Prereq: 6020, or permission of instructor. This course is graded S/U.
This course of directed readings provides additional research preparation for a particularly high-level MA Thesis. Admission to this course requires a sponsoring faculty member and approval from the Director of the MA program. The syllabus for this course will be written in conjunction between the student and sponsoring faculty member and approved by the Director of the Bioethics master's program.
Prereq: 6000-level BIOETHC course, or approval of Program Director. This course is graded S/U.

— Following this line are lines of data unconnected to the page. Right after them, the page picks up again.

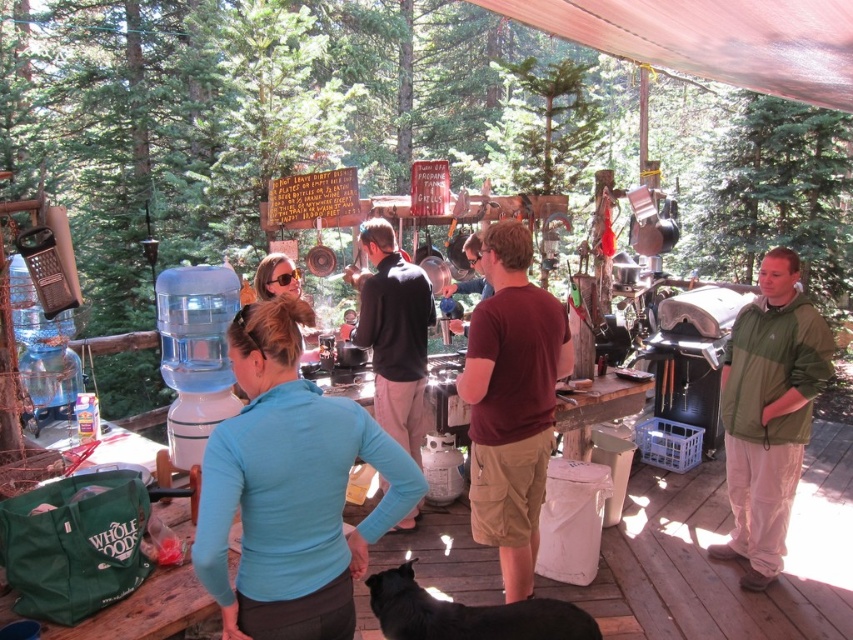
Question: Based on their relative distances, which object is farther from the maroon cotton t-shirt at center?

Choices:
 (A) dark brown leather jacket at center
 (B) wooden deck at center
 (C) green fabric jacket at right

Answer: (C)

Question: Does blue fabric shirt at center have a larger size compared to dark brown leather jacket at center?

Choices:
 (A) no
 (B) yes

Answer: (A)

Question: Which of the following is the farthest from the observer?

Choices:
 (A) (793, 332)
 (B) (386, 333)

Answer: (B)

Question: Considering the real-world distances, which object is closest to the maroon cotton t-shirt at center?

Choices:
 (A) blue fabric shirt at center
 (B) dark brown leather jacket at center
 (C) wooden deck at center

Answer: (B)

Question: Does blue fabric shirt at center appear under dark brown leather jacket at center?

Choices:
 (A) no
 (B) yes

Answer: (B)

Question: Can you confirm if green fabric jacket at right is positioned to the left of dark brown leather jacket at center?

Choices:
 (A) yes
 (B) no

Answer: (B)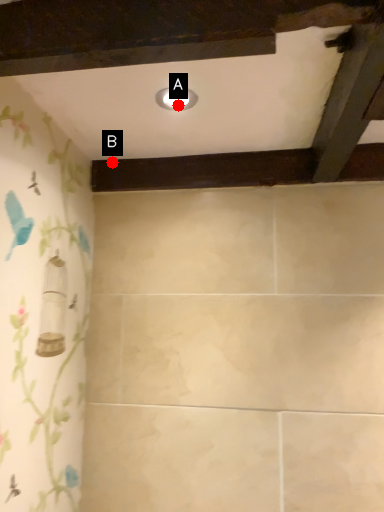
Question: Two points are circled on the image, labeled by A and B beside each circle. Which point is closer to the camera?

Choices:
 (A) A is closer
 (B) B is closer

Answer: (A)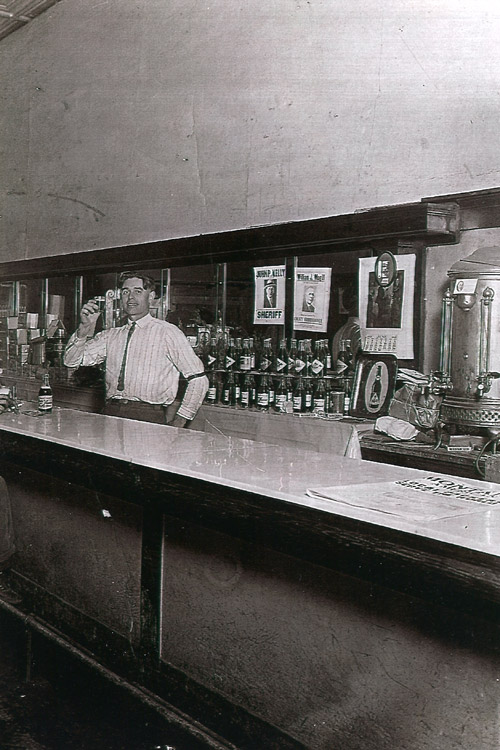
At what (x,y) coordinates should I click in order to perform the action: click on keg / dispenser. Please return your answer as a coordinate pair (x, y). This screenshot has width=500, height=750. Looking at the image, I should click on coord(466,332).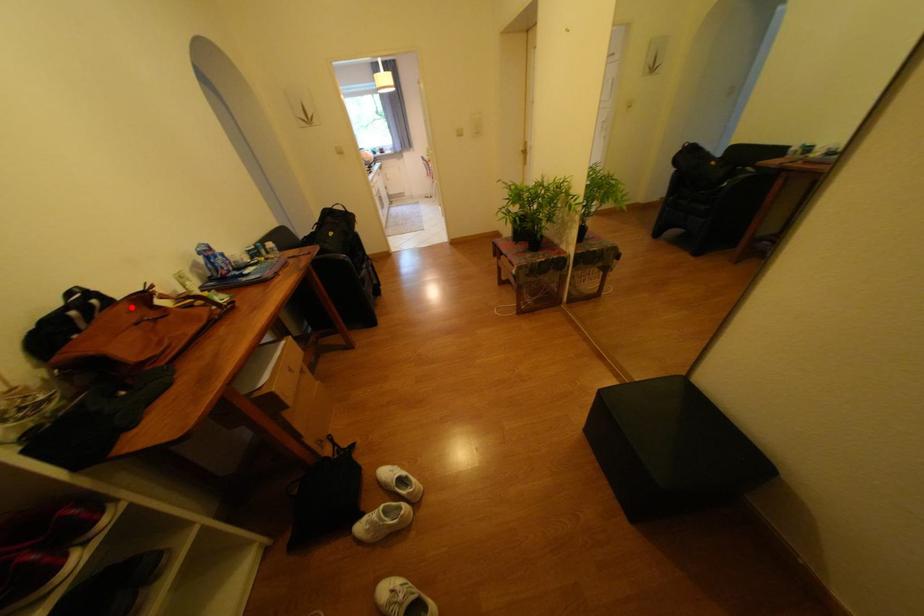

Alongside the MA Thesis Project, the Ethics Practicum is one of two possible capstone projects in the MA program. Having selected the Ethics Practicum, students have two options or fields of focus for the practicum: clinical ethics or research ethics. Having selected the Ethics Practicum, students two options or fields of focus for the practicum: clinical ethics or research ethics. Both areas of focus for the practicum are based upon a Personal Learning Plan (PLP) developed in collaboration with a supervisor.
Prereq: BIOETHC 6000-level course. This course is graded S/U.
The master's thesis is a carefully argued scholarly paper of approximately 12,000 to 13,000 words (roughly 50 pages). Students will, under the supervision of a faculty adviser, to craft and write an original argument with sources. The thesis must have a substantial research component and a focus on a suitable topic within the field of bioethics as a final element in the master's degree.
Prereq: BIOETHC 6000-level course. This course is graded S/U.